I have never understood how anyone could have chartered a plane, taken a bunch of pictures from it, and looking at the results said, “Ah, that’s the one for the tourists!” because it not only suggests a very pokey Central Business District (true, and something city council has been working on since the late 1970s) and a train-centric geography (also somewhat true– lacking a major river, we’ve made it hard to get across the city by artificial means), but it only hints at one of the things this city should be justly proud of.

Happily, the parents’ new digs are well up in a high-rise, so I can get my own camera to sufficient altitude to give a sense of this city’s greatest asset.  Have a look.

Welcome to Dunsinane, everyone!

Welcome to Dunsinane, everyone!  I’ll let Mr. MacBeth know you’re here!

Some people will say, “Trees. Big deal.”  Fair enough.  However, what you’re looking at there is actually the city in which I live, and which in the department of trees is something I think most cities should seek to emulate.  This is not to say that I think no other cities have trees, but I know many urban environments that are a little shy in the greenery department.  Let’s pull the camera back a touch, and then I’ll explain myself a little further.

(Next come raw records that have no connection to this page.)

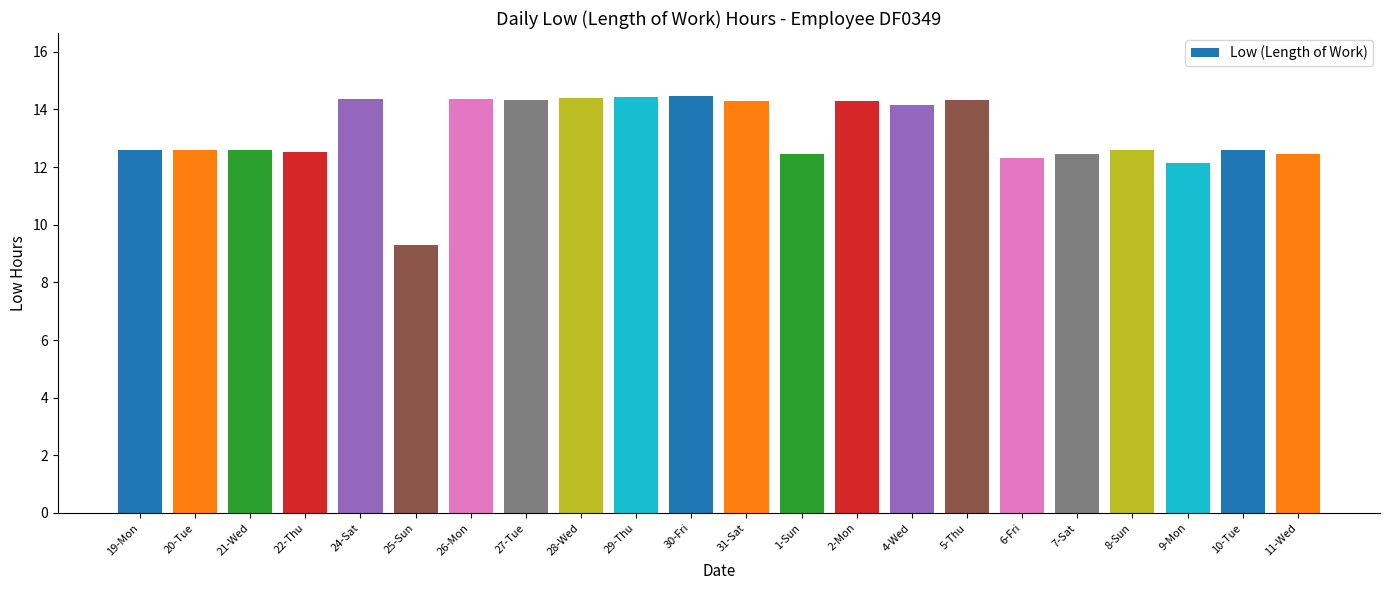

Where does the data first go above 12?

19-Mon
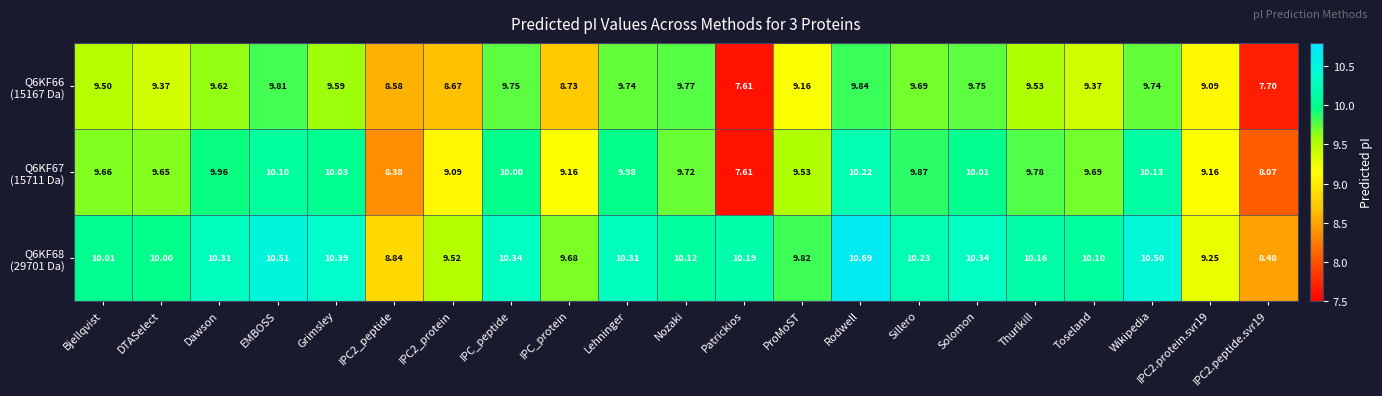

Which label corresponds to the largest value in the chart?

Rodwell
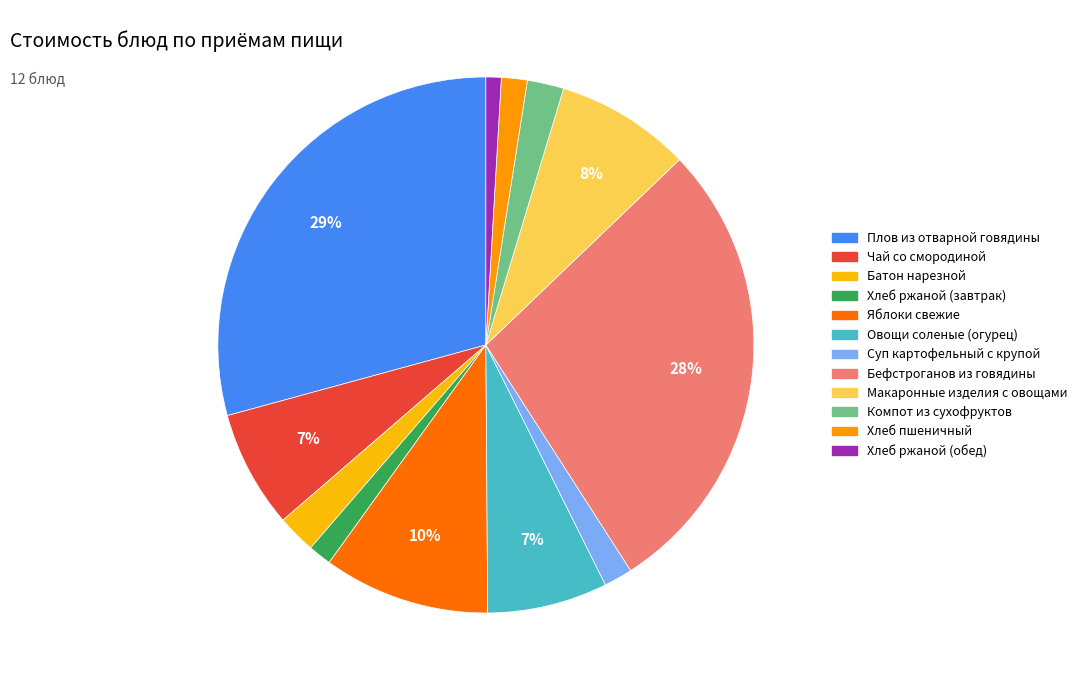

How many slices are in this pie chart?

12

Say, that's not Birnam Wood.

Say, that’s not Birnam Wood.

It’s a little more obviously inhabited at this magnification.  What’s also evident, up towards the top of this shot, is that when you run out of city, you run out of trees.  This city is smack in the middle of a vast steppe, and it was once said that every tree here was planted by someone.  This is no longer the case, as there’s some objects in my own back yard that got there in the usual way of nature (and weren’t there when we moved in), but it’s definitely a case of one invasive species bringing other with it.

I should also own up to this photo being taken from relatively near the edge of the city, and looking outward rather then towards the wonderful collection of roof-bearing items in the post-card.  That’s because I could stand on a balcony to take this, while the view towards city centre has some window-screen interference.  However, since we’re not here for art particularly, let’s have a look at a panorama of the west, north and north-east parts of my home town, c. within the past month.

Regina Trees 4Regina Trees 5
Regina Trees 6

The oil refinery really makes the place, doesn’t it?  One of the reasons I started with the angle I did is that the foreground for all of these is a vast park that takes up something like a five percent of the area of the city.  However, you can’t really see where the park ends and the standard detached single-family dwellings that make up the most of the city’s footprint begin, because a yard without a tree is hardly to be found.  Consider also that the spacing of those dwellings is considered by people from many other places in North America to be scandalously tight– I’ve never lived in a house that was more than two metres from its neighbour, and it’s not hard to find places in the more tree-intensive parts of town, the old and established places just south-west of the horrid-looking post-card, where you can walk between houses and keep a hand on each of them without straightening your elbows.  I watch with amazement house-finding shows in which people look out a window across a space sufficient for three tennis courts and lament at how close the next house over is.

My point, because I admit I wander a little: trees are awesome.  I love living in a city in which it is hard to tell from a low altitude that there is a city.  I think that this vast forest, made by people, is what keeps the people here as tolerable as they are.  I’m not alone in this opinion, and I could wish the whole world’s population could spend at least part of the year under a nice leafy canopy like the one I’m lucky enough to get non-fiduciary benefits from for nearly six months of the year.

In about a week, I’ll be grumbling at how they’ve all shed their leaves too early, the deciduous cowards.